Much of the outrage over the British leader’s comments misses an important point, however: Cameron is far from alone when it comes to troubling use of language to describe the world’s current migration crisis. Language is inherently political, and the language used to describe migrants and refugees is politicized. The way we talk about migrants in turn influences the way we deal with them, with sometimes worrying consequences. Consider even the most basic elements of the language about migration. Writing in the Guardian earlier this year, Mawuna Remarque Koutonin asked why white people were often referred to as expatriates. “Top African professionals going to work in Europe are not considered expats,” Koutonin wrote. “They are immigrants.” [..]

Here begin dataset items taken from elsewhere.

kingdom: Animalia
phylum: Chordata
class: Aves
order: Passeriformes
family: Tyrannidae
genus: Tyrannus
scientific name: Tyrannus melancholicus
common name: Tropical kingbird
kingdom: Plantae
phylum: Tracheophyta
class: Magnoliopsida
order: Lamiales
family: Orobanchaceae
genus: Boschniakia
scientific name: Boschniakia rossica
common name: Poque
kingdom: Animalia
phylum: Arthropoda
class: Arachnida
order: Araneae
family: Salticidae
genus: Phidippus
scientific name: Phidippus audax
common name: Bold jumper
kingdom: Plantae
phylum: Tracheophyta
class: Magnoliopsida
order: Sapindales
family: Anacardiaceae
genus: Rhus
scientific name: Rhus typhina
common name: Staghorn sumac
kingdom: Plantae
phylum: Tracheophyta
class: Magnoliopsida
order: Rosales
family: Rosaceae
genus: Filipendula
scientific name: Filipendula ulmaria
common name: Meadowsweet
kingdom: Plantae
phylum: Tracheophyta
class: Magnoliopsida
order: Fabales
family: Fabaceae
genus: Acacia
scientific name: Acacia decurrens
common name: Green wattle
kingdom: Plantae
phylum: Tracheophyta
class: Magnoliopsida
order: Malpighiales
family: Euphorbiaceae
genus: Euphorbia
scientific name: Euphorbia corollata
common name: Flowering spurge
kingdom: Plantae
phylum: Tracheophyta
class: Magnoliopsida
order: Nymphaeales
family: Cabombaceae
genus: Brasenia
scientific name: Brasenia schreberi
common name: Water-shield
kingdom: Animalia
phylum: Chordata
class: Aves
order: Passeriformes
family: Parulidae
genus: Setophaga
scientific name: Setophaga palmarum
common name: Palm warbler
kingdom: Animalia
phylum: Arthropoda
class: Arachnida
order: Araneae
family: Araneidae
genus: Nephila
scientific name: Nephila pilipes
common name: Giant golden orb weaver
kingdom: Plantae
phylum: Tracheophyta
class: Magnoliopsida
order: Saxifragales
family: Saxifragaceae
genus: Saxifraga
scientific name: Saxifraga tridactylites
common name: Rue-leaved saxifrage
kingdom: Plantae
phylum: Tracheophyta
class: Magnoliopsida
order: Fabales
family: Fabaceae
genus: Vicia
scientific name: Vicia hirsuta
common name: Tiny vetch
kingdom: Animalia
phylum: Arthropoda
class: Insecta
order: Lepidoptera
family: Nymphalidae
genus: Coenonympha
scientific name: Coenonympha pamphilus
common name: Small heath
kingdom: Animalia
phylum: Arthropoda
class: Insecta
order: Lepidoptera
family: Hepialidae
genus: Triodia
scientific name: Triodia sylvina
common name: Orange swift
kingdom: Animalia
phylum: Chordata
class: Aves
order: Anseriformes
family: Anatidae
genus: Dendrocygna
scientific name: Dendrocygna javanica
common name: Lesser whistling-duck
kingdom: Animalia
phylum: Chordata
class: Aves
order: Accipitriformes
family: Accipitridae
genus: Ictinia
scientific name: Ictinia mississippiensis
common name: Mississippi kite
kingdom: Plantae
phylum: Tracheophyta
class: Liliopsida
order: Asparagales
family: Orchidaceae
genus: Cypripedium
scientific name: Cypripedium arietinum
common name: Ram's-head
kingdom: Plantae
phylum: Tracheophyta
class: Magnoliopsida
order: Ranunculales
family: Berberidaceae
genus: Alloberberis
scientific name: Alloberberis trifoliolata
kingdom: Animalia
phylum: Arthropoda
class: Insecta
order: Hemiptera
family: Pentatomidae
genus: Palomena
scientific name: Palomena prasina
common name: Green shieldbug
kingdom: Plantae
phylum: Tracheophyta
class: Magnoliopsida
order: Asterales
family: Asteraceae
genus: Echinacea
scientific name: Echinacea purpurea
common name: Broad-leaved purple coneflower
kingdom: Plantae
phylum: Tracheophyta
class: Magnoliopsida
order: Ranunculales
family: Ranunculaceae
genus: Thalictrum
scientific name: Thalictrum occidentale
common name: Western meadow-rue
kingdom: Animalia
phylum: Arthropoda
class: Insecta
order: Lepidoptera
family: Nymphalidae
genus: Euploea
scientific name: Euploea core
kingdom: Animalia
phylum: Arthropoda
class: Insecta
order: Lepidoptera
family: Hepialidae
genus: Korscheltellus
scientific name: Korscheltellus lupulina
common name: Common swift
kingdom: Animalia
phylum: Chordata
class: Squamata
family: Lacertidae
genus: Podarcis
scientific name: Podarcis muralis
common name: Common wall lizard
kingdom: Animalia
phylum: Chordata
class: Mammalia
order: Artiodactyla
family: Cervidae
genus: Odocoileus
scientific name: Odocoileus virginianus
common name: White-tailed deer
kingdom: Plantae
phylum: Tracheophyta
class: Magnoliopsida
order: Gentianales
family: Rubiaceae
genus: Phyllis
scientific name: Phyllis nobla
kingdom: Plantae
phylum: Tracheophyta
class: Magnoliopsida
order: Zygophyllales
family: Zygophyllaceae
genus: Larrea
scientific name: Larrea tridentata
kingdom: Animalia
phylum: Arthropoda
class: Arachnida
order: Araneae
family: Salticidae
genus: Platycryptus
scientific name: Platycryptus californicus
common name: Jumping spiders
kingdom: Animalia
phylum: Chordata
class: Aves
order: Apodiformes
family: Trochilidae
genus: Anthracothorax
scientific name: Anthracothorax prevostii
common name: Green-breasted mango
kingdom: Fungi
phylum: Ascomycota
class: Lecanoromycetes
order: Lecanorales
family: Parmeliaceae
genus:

There are worries that even “migrant,” perhaps the broadest and most neutral term we have, could become politicized. Trilling pointed out that Katie Hopkins, a controversial British writer and public figure, likened migrants to “cockroaches” in a column published in the Sun. “As both government policy and political rhetoric casts these people as undesirables — a threat to security; a criminal element; a drain on resources — the word used to describe them takes on a new, negative meaning,” Trilling says. Words such as “swarm” or “invasion” can also have implications just as negative when used in connection to refugees. James Hathaway at the University of Michigan Law School, says that these words are “clearly meant to instill fear.” That’s dangerous because the situation in Calais is already inflamed and full of fear: British tabloids are even calling for Cameron to send in the army, as if the migrants represented a foreign power preparing to invade.